Interesting is also that the weight of the indicators has been influenced by both the availability of the data and the opinion of experts about the validity of an indicator. For example,  the ratio between staff and students is seen as a proxy measure for intensity and quality of teaching. The lower this ratio, the more staff available for students, and hence the higher teaching quality may be. Yet, this indicator does not influence the rating strongly, because the THES consultation “expressed some concerns” about this indicator. In other cases, indicators were assigned a relatively low weight because there were not enough data provided by the universities.

This points to an often overlooked problem. The more precise we want to measure the activities and impact of accademics, the more registration of their output, and their working processes are required. However, universities are still based on the model of an academic work force that is relatively autonomous. Doing scientific research and teaching at an academic level requires skills that often escape formal description and standardization. This makes it extremely difficult to measure the relevant dimensions without turning the universities into a Kafkaian nightmare. The universities are therefore confronted with the challenge to find the right balance between measurement and regulation on the one hand and on the other hand providing enough freedom to enable fundamental and ground breaking research (which by definitionis an adventure into the unknown).

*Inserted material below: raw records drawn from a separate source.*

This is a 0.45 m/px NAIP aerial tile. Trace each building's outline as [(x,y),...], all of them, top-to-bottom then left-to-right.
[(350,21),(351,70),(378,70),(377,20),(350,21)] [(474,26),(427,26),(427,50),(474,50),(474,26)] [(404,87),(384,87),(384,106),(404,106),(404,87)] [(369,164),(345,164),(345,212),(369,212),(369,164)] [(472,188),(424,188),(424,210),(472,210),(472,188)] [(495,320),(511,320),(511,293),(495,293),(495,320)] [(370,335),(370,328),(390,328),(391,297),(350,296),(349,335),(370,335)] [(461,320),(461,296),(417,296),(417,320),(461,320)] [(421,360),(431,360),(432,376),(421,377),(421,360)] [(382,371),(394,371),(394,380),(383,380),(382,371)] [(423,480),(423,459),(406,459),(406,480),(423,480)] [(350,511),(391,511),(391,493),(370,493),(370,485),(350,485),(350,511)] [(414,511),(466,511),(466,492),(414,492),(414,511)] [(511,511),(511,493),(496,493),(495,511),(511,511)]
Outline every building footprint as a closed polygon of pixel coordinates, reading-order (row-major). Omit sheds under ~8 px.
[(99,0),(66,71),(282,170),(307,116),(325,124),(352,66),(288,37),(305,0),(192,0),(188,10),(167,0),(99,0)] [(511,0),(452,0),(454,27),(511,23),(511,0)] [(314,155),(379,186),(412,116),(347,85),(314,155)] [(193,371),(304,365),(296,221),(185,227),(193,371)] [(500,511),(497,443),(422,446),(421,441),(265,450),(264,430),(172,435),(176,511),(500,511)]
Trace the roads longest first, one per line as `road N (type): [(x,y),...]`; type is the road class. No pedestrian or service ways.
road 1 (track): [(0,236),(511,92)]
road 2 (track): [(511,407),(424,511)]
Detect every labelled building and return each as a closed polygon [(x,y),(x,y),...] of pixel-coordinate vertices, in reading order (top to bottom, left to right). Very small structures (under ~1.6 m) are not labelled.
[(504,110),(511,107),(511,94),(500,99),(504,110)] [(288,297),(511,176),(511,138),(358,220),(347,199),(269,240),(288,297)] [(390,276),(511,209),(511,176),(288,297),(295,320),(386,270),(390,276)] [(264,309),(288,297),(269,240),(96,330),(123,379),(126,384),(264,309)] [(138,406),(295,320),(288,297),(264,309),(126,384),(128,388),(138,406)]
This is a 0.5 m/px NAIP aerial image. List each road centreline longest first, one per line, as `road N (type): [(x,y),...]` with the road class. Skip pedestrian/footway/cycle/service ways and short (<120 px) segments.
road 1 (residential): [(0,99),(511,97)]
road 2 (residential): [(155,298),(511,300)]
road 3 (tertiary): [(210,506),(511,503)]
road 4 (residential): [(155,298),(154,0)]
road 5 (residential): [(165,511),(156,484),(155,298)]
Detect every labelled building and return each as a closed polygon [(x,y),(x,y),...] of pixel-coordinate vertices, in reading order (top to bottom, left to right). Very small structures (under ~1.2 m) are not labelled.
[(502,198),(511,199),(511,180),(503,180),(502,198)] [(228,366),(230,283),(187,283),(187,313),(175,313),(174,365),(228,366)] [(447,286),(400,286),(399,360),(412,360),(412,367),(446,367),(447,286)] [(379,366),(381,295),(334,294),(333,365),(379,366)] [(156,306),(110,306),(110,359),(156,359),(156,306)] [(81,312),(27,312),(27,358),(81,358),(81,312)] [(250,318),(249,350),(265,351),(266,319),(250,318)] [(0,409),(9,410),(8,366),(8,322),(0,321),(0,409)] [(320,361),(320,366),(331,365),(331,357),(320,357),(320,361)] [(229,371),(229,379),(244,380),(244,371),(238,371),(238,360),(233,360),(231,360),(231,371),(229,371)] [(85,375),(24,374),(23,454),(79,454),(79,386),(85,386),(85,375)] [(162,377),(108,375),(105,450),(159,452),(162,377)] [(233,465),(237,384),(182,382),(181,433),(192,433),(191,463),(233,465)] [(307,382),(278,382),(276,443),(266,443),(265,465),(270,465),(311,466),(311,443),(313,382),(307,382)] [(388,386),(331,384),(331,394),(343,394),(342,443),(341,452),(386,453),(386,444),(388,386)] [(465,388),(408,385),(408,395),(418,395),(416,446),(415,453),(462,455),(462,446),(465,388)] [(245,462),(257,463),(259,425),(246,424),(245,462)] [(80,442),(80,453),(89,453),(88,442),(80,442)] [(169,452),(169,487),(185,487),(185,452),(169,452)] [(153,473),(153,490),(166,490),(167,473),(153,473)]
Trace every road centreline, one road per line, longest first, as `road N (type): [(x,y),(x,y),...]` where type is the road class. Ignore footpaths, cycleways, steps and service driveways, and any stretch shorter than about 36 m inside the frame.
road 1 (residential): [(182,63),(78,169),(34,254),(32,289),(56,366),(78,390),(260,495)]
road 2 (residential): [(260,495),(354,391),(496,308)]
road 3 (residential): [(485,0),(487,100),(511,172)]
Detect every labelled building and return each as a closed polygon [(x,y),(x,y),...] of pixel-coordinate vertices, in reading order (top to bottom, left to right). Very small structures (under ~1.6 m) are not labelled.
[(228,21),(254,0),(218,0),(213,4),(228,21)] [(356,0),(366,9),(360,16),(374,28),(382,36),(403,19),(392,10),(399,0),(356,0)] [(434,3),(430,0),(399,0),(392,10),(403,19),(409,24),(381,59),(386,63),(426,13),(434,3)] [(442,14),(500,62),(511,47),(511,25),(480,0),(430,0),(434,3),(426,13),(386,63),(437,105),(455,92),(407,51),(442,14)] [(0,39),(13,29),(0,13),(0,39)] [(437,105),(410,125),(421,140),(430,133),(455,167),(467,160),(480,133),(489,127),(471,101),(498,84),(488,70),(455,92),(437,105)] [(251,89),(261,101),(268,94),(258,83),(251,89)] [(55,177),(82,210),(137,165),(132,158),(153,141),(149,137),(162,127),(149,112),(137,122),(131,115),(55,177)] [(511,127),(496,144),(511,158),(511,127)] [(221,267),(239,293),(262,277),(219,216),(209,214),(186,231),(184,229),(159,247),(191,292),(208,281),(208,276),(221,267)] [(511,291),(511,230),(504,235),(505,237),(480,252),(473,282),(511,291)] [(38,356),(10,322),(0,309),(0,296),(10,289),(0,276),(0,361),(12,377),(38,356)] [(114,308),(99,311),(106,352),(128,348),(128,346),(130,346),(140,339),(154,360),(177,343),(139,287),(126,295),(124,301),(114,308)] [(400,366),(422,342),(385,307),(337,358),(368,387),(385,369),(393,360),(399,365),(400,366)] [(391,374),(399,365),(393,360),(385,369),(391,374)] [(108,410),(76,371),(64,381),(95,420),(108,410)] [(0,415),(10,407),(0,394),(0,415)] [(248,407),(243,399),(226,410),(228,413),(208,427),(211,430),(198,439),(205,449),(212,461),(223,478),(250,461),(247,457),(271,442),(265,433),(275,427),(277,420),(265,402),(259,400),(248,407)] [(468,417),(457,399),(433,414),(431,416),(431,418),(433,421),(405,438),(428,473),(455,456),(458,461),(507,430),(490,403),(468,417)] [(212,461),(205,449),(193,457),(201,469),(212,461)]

The THES ranking is only one instance of an attempt to solve this type of dilemma in the management and information provision in academia. Because it aims to represent al relevant aspects of the universities’ performance and standing, it becomes very complex. The ranking cannot be more than a partial representation of global academia. On top of this, the presentation of the results in a one-dimensional list inevitably gives the impression that it makes a big difference where exactly one ends up. However, with the obvious exception of the few huge universities at the top (such as the academic giant Harvard University), many universities are actually very close to each other. A difference of a 100 in the ranking list does not have to mean that the performance is really different. For most universities, this type of ranking is therefore actually not so meaningful. If one wants to know where one’s institution stands in terms of relative performance, one needs a serious benchmark study which also takes the particular mission of the university into account.

So, if your university did not score so high in the THES ranking, do not lose too much sleep over it. It may mean much less than it seems.